Page text
UnderCover Waitress: Massachusetts Laws

Wednesday, April 24, 2013

Massachusetts Laws

Ask the Waitress!

This is from Massachusetts:
Is it legal in MA to require waitstaff to tip out a certain percentage to bartenders, busses and food runners?   Management requires we let them see our sales before we cash out!  Also, at this restaurant we are required to claim 14% of our sales as tips, if not its a write up, sometimes we don't make that. We tip out 4% of sales to support staff, in order to claim 14% of sales we need an average of 18%, that doesn't always happen. Can you help me find the answers?
 I'll do my best to help you find the answers. :-)

Tip Outs

"Tip out" is restaurant jargon for a waitress paying a percentage of her sales or tips to other restaurant staff. This is legal, and the legal language is "valid tip pool." On the federal level, a valid tip pool is one in which FOH workers, and FOH only, get tip outs. Bartenders, bussers, and food runners are FOH, so this is legal. (If you have to tip out a dishwasher or cook, it is against federal law.)

This from Mass. Attorney General Martha Coakley:
Under Mass. General Laws, c.149, s.152A, an employer can require service employees to pool their tips only with other service employees, service bartenders, or wait staff. Total proceeds of a tip or service charge contained in a bill must be remitted only to wait staff employees or service bartenders in proportion to the service provided by those employees. Under no circumstances may management employees or owners receive any portion of their employees' tips.

Given material

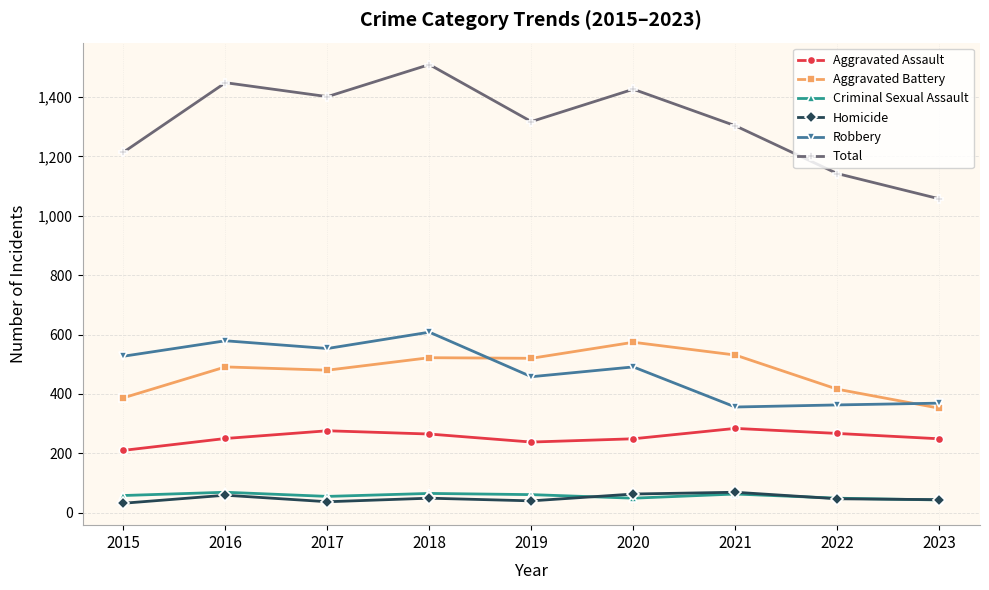

True or false: Aggravated Assault and Robbery intersect in this chart.

False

Directions
- A) Using the post on Massachusetts tip laws, explain why the waitress says she needs an average of 18% in tips to claim 14% of her sales.
- B) According to the post on Massachusetts tip laws, who may never receive any portion of their employees' tips?

Results for the exercise
- A) She tips out 4% of her sales to support staff and must also claim 14% of her sales as tips. Together that comes to 18% of sales, so anything less leaves her short of the 14% she is required to claim.

- B) Management employees or owners.